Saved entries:
--------------------------------------------------
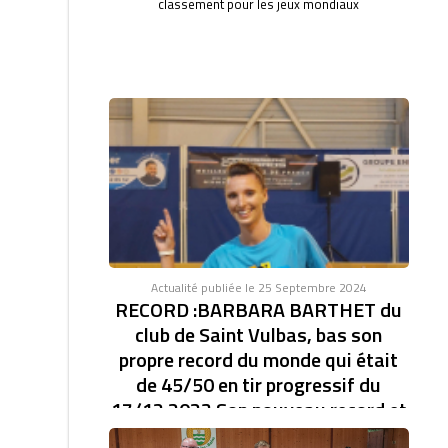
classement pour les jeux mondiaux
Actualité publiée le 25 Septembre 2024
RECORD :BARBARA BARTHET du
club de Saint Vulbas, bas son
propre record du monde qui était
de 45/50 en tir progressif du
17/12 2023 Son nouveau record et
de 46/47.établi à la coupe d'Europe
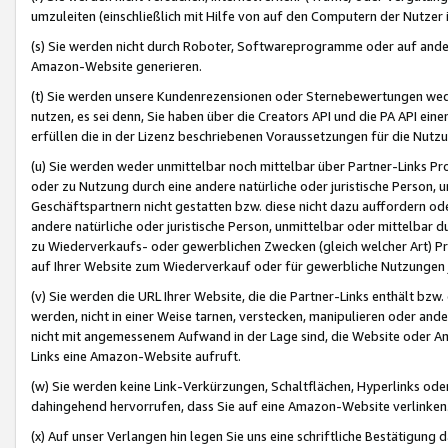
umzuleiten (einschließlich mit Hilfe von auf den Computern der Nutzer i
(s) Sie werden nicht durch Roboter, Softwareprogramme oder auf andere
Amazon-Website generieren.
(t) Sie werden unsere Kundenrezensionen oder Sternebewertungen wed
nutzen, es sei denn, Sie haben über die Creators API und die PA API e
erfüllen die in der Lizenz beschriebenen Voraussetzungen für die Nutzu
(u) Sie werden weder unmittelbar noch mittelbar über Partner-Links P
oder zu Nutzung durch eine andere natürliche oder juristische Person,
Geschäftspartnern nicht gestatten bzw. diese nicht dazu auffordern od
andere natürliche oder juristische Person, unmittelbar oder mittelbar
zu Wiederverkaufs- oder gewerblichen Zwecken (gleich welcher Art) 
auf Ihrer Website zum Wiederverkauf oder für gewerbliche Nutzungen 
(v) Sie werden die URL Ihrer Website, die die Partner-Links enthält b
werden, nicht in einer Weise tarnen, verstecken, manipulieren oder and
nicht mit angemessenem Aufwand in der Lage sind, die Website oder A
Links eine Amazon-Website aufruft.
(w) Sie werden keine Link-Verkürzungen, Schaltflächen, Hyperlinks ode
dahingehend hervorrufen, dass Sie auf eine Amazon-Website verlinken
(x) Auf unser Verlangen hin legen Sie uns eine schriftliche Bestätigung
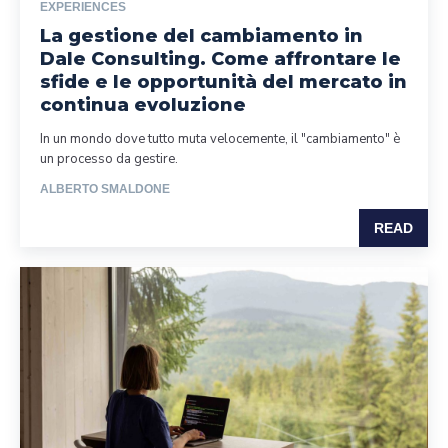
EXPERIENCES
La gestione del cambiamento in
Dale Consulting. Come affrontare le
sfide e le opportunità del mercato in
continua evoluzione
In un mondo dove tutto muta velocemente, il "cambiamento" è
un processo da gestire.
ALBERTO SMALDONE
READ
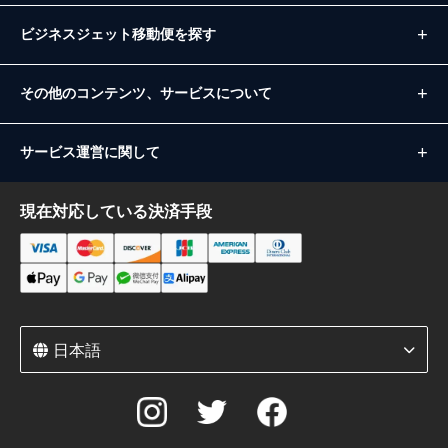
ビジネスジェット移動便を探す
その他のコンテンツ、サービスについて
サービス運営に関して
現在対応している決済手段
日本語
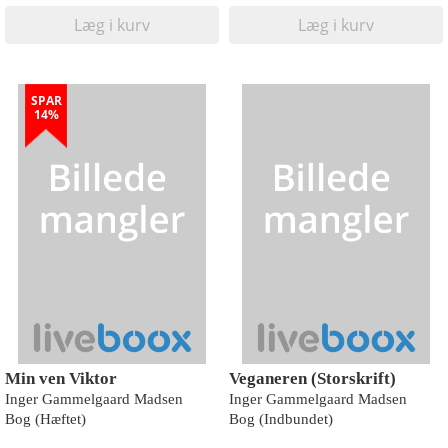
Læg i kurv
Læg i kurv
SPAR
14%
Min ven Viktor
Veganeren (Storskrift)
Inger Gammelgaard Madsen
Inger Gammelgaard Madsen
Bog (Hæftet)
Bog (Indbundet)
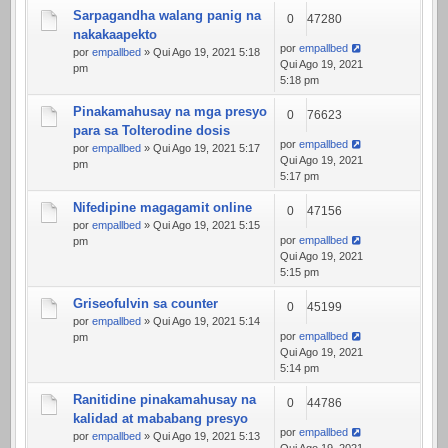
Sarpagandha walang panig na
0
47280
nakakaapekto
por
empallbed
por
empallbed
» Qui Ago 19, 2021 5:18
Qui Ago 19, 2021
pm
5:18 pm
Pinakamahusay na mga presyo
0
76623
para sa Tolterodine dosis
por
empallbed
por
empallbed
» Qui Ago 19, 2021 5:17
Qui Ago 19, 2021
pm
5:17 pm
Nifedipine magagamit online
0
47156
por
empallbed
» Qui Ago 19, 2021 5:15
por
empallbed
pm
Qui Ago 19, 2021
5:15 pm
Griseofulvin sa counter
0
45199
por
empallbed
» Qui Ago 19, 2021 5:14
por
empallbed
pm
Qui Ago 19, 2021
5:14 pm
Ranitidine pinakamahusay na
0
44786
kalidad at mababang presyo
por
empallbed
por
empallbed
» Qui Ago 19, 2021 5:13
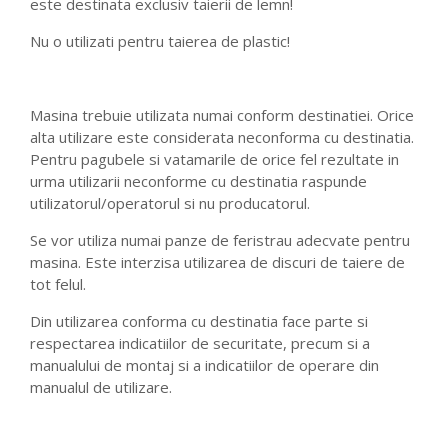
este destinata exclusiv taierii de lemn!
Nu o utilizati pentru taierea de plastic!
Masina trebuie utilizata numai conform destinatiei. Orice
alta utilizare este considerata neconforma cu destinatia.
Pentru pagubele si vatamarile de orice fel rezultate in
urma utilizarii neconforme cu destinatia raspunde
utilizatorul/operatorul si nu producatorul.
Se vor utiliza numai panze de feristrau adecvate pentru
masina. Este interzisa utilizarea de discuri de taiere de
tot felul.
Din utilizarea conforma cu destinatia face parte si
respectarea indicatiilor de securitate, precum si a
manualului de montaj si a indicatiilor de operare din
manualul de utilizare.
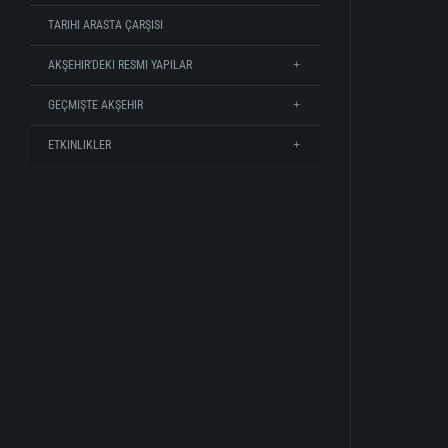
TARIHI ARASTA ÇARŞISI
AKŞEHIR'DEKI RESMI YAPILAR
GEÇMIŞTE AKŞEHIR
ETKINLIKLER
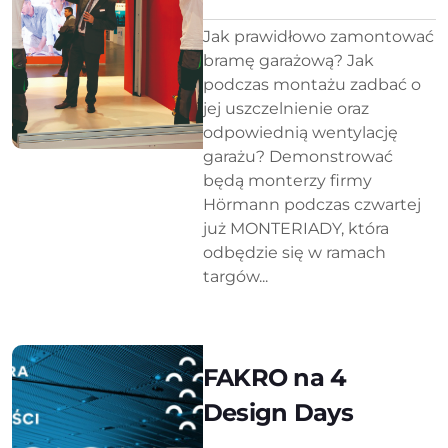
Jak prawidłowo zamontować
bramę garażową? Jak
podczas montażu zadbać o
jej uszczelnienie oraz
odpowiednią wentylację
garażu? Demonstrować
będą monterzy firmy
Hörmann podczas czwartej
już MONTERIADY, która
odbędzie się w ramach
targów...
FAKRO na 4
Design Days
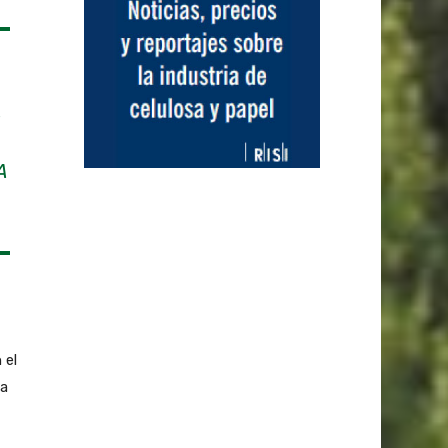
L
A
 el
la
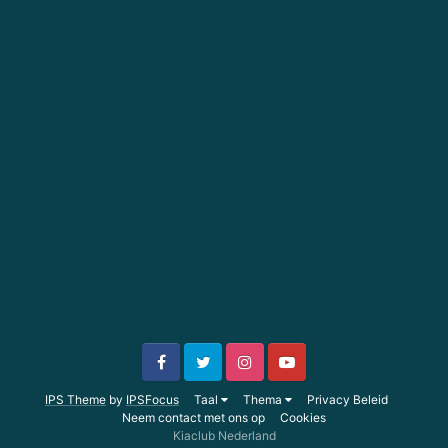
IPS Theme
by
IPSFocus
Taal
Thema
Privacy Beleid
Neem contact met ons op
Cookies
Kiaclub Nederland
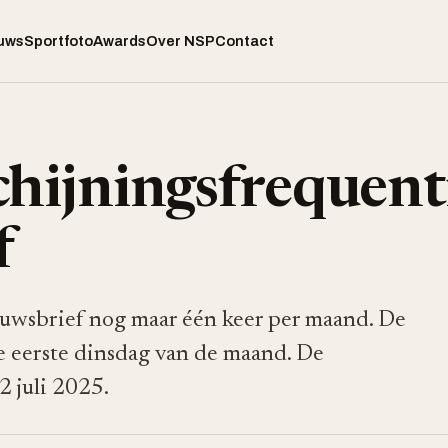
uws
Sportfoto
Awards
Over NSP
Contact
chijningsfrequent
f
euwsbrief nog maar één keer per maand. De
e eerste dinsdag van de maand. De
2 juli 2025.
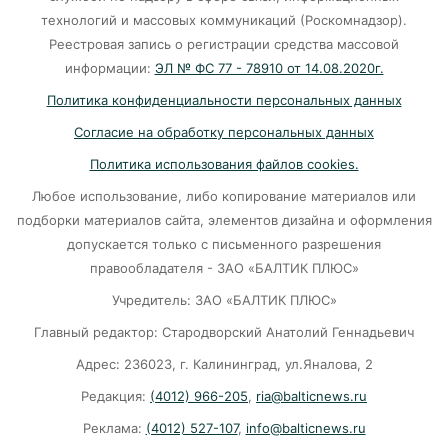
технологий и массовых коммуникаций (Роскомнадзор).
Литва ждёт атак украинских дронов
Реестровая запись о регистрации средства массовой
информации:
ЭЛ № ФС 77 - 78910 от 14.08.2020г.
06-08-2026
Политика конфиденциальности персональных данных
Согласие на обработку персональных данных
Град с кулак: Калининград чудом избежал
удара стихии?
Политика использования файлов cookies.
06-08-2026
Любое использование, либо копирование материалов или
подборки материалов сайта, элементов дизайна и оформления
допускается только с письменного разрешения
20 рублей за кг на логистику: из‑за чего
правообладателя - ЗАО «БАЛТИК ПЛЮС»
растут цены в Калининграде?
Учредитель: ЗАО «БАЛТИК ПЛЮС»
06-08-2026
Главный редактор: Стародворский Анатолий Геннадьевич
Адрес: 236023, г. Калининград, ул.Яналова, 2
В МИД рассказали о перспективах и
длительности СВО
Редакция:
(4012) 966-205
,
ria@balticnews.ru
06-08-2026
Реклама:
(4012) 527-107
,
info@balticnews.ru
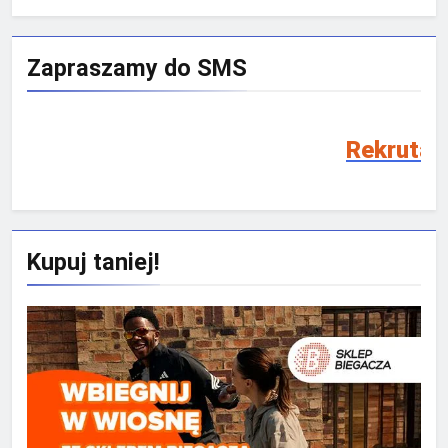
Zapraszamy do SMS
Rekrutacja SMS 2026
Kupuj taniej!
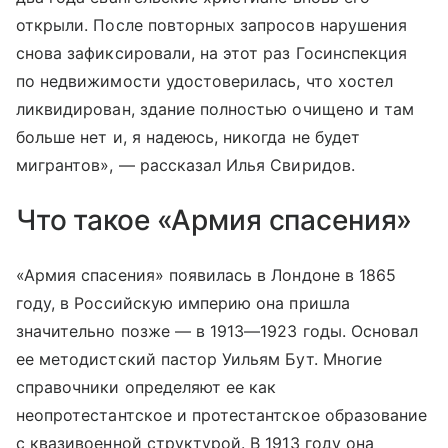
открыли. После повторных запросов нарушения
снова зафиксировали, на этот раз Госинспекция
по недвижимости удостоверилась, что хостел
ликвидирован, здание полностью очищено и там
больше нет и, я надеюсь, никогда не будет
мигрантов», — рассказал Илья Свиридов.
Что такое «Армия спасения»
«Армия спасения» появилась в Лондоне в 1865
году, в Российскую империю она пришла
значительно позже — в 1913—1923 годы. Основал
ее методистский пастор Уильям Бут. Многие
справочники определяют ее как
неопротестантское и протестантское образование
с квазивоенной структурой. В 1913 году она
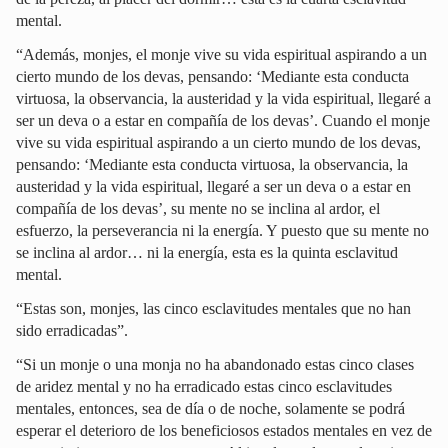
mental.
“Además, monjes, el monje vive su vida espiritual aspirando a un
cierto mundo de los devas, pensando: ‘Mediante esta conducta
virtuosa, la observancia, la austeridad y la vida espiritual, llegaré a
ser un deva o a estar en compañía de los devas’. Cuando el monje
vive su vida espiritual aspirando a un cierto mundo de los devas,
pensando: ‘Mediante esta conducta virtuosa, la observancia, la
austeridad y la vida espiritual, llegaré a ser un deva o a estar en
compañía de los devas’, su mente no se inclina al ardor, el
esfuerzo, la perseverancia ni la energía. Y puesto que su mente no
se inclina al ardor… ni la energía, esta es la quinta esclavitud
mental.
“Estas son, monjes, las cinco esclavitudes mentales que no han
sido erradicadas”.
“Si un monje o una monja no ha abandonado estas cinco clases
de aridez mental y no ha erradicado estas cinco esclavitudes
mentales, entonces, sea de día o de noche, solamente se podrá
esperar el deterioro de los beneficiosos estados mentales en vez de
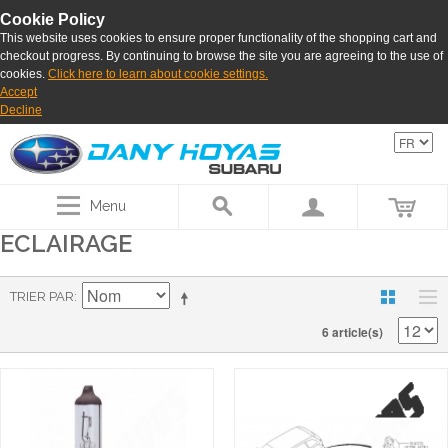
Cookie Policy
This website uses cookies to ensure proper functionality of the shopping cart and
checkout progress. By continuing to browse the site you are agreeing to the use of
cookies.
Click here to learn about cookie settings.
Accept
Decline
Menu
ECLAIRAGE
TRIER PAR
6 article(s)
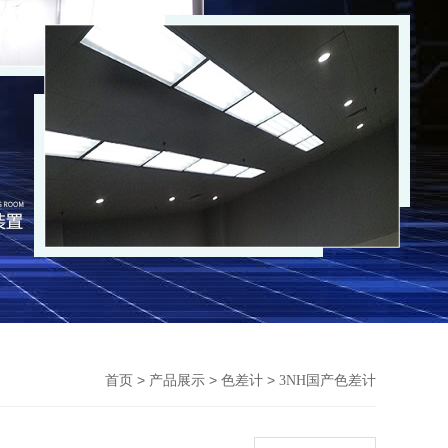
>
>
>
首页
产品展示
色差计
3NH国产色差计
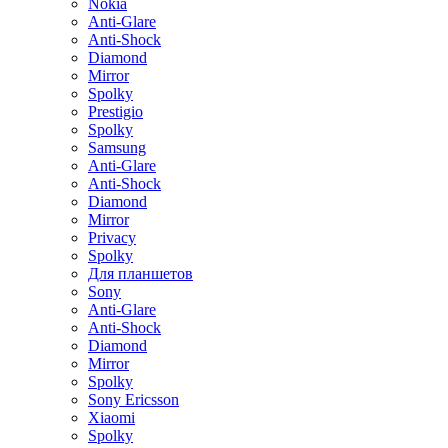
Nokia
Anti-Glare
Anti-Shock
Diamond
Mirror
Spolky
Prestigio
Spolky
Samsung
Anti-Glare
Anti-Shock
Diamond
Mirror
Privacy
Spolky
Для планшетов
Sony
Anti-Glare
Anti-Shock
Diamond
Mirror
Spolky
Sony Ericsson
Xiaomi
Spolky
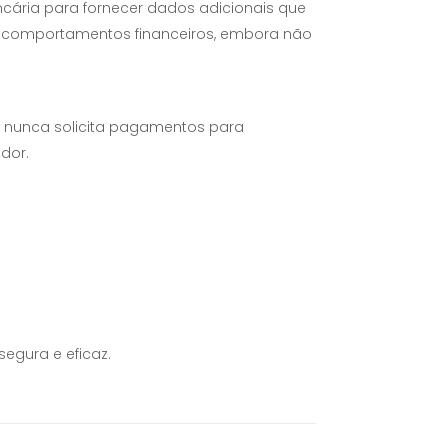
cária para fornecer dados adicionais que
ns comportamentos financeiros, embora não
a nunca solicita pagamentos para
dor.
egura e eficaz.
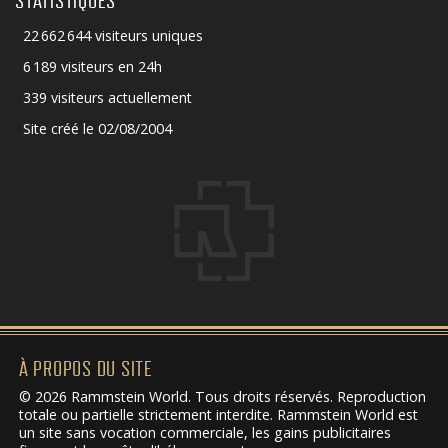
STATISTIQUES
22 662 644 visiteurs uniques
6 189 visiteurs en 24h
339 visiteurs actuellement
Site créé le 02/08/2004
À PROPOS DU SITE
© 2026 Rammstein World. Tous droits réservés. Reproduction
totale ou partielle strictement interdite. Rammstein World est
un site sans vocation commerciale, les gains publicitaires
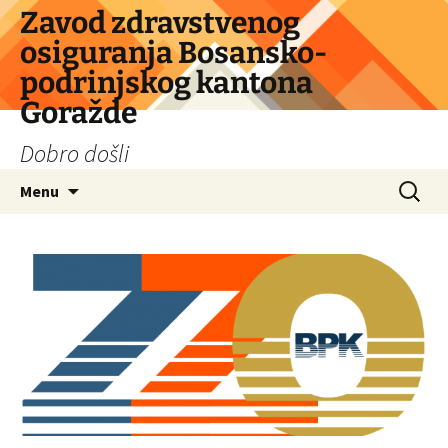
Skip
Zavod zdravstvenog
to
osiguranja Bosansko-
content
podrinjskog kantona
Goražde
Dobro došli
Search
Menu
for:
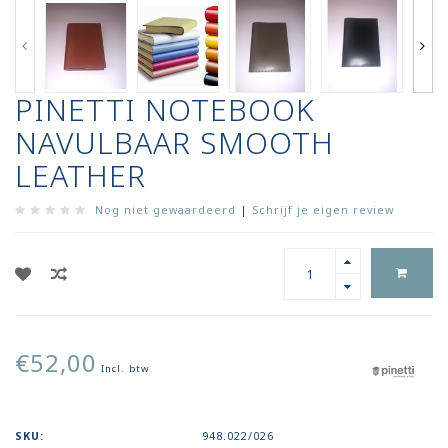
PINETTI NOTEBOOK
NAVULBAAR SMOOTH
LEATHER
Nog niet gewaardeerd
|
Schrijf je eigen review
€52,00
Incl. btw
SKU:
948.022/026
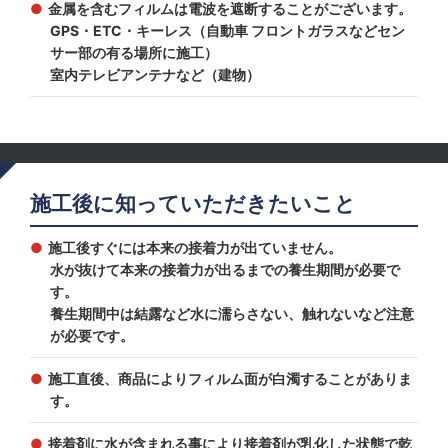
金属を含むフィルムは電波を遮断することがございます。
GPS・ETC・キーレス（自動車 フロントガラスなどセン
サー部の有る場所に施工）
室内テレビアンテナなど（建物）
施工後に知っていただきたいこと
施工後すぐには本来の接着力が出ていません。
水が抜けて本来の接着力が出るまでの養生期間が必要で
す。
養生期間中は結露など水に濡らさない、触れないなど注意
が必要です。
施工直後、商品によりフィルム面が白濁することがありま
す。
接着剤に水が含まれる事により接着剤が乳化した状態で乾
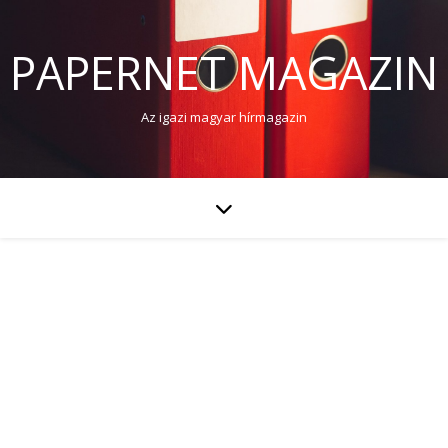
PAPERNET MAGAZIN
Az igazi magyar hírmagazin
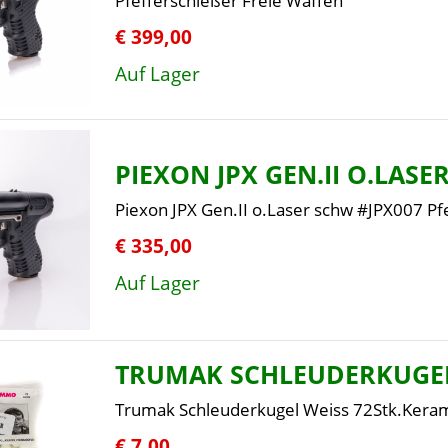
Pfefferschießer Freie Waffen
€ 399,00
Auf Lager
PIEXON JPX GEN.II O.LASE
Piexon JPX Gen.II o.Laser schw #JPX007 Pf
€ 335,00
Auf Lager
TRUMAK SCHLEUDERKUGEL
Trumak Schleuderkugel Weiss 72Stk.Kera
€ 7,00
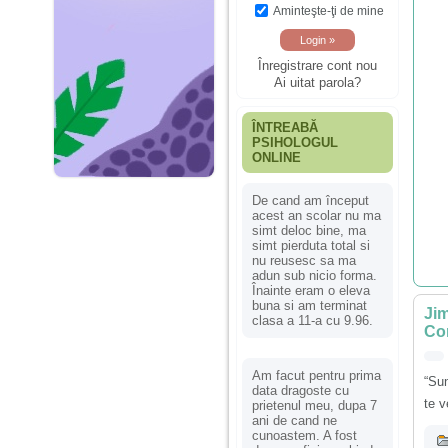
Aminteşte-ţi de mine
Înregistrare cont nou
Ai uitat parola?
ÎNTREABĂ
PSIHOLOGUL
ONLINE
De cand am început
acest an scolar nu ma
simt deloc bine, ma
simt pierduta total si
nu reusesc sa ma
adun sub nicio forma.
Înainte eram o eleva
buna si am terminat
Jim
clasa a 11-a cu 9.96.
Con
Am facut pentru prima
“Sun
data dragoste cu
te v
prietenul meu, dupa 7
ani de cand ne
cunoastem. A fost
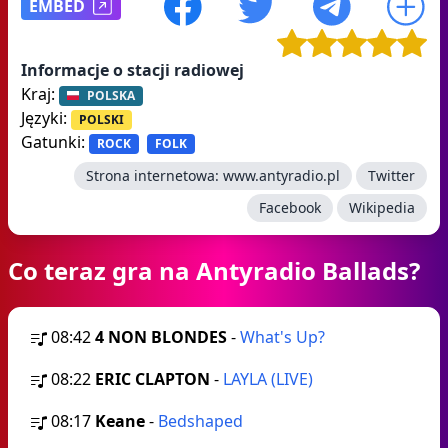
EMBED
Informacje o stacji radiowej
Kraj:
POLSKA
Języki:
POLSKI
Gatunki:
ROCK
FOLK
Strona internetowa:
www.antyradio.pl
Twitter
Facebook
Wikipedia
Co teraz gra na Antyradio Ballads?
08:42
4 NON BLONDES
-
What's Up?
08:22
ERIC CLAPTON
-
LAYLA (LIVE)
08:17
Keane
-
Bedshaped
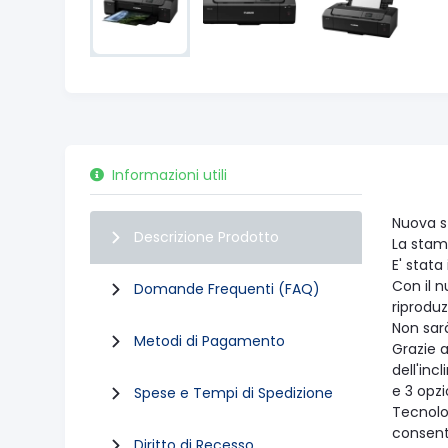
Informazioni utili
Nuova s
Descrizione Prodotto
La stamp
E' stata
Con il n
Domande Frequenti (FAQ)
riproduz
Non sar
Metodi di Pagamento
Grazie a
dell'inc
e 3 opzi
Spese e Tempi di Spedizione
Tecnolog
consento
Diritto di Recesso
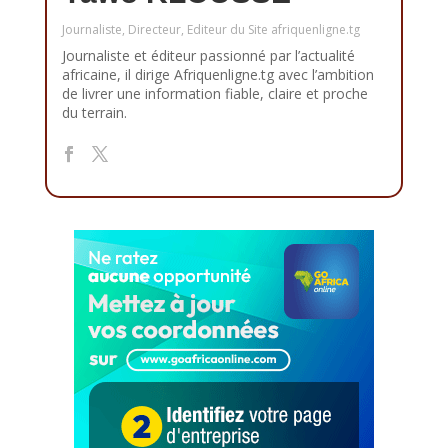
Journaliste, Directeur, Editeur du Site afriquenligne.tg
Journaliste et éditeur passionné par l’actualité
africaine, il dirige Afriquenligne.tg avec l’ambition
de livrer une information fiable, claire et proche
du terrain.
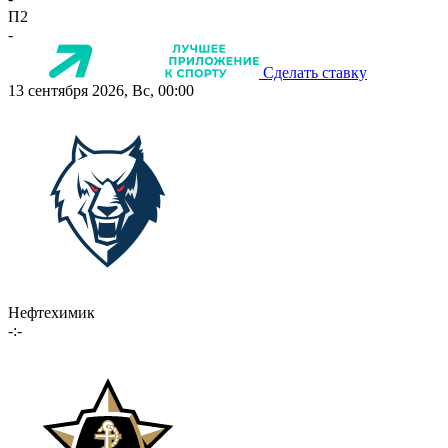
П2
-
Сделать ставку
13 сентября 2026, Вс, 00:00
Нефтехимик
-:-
--------------------------------------------------
> [WORK REQUIRED]:
Of the records above, copy each line that includes "Journaliste".

> [THE ANSWER]:
Journaliste, Directeur, Editeur du Site afriquenligne.tg
Journaliste et éditeur passionné par l’actualité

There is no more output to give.